Regression on the spatiotemporal profile

We finally combine the two previously used linear regression in order to build a more complex linear regression, imposing both temporal and spatial constraints, in order to classify the complete gene profile (all layers and time conditions are analysed at once). The mixed model we use is the following: $$\left\{ \begin{array}{l} Y_{x,t,i} = \mu_{i} +\mu(x) + a(x) cos(\omega t) + b(x) sin(\omega t)+ \epsilon_{x,t,i} \\ \mu(x) = \mu_0 + \mu_1 P_1(x) + \mu_2 P_2(x) \\ a(x) = a_0 + a_1 P_1(x) + a_2 P_2(x) \\ b(x) = b_0 + b_1 P_1(x) + b_2 P_2(x) \end{array} \right. $$ This amounts to a total of 9 fixed-effect parameters (as a random-effect parameter, $\mu_{i}$ is always kept), but most of them are non-significant most of the time.
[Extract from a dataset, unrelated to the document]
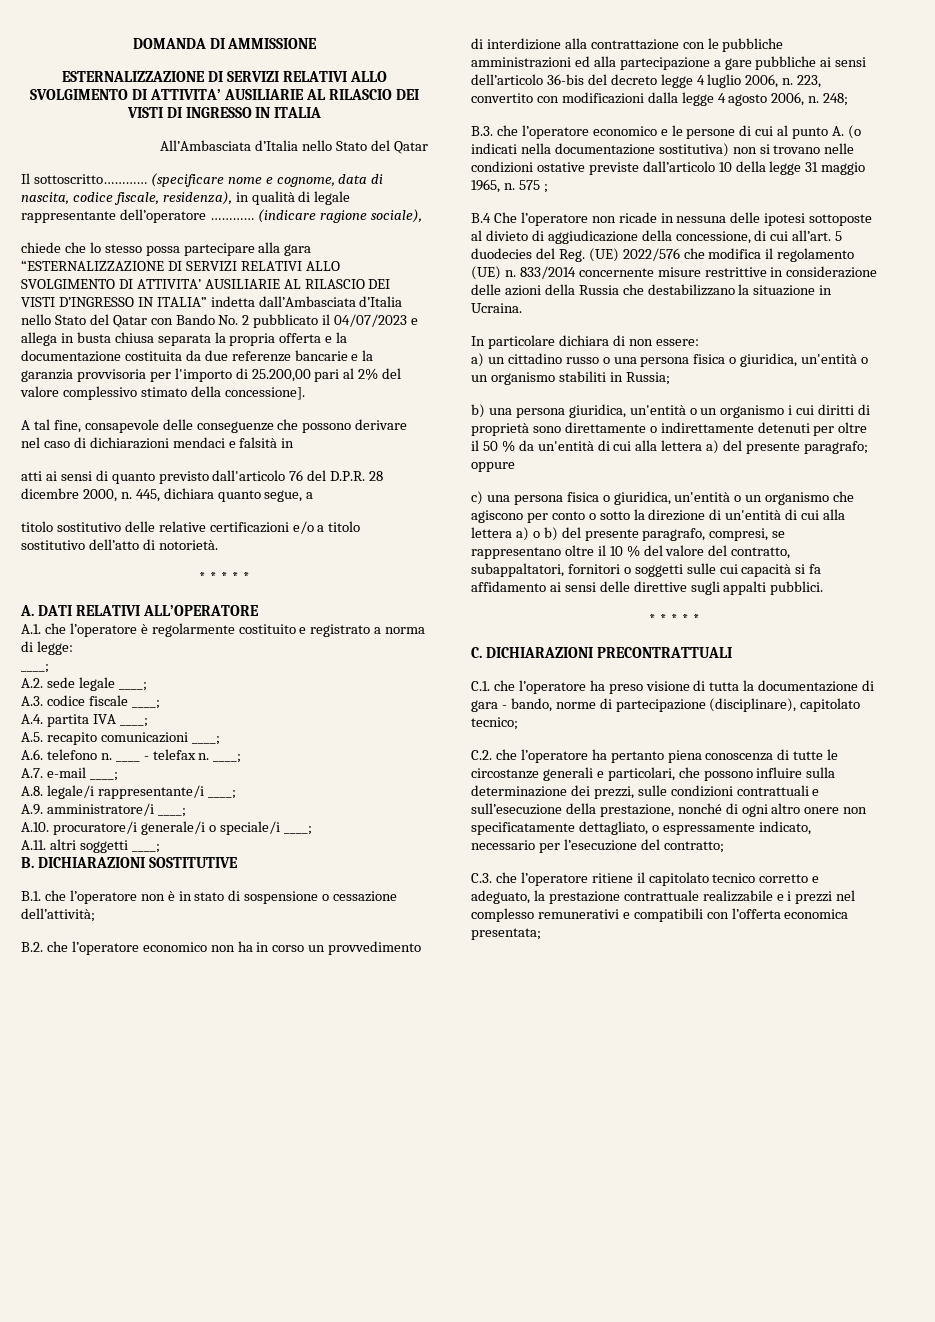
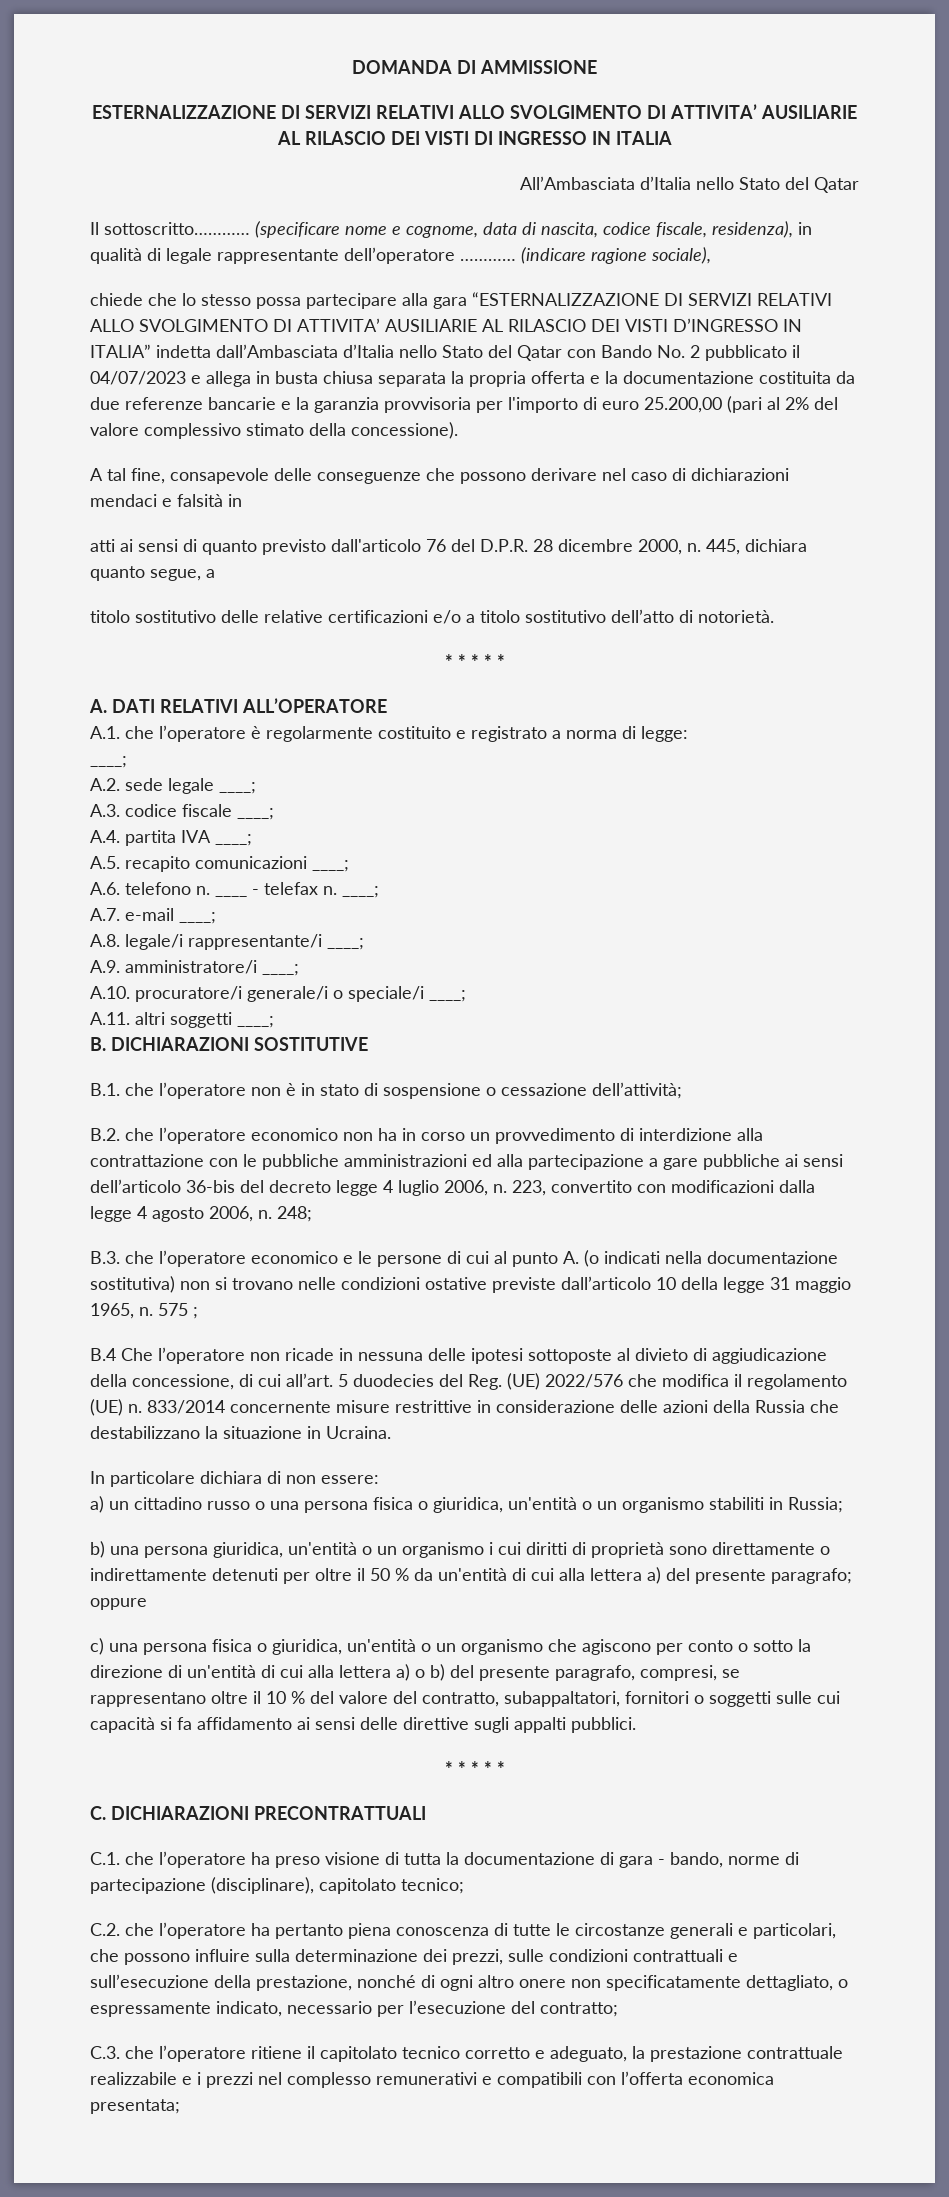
[251,369,340,382] 25.200,00 pari -> [602,396,762,413] euro 25.200,00 (pari
[224,387,305,400] concessione]. -> [351,422,458,439] concessione).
In theory, $2^{9}$ linear (sub)-models could be generated from these equations. However, in order to keep the model consistent with real data, we impose the $a_i$ and $b_i$ to be systematically paired, such that the phase can always be rebuilt from their combination; this reduces the number of parameters to only 6. We then apply a model selection process and conserve the best linear model. In order to prevent any overfitting of the gene profiles, we also added a noise penalty $\sigma_0 = 0.15$ to the estimated noise σ in the final expression of the data log-likelihood.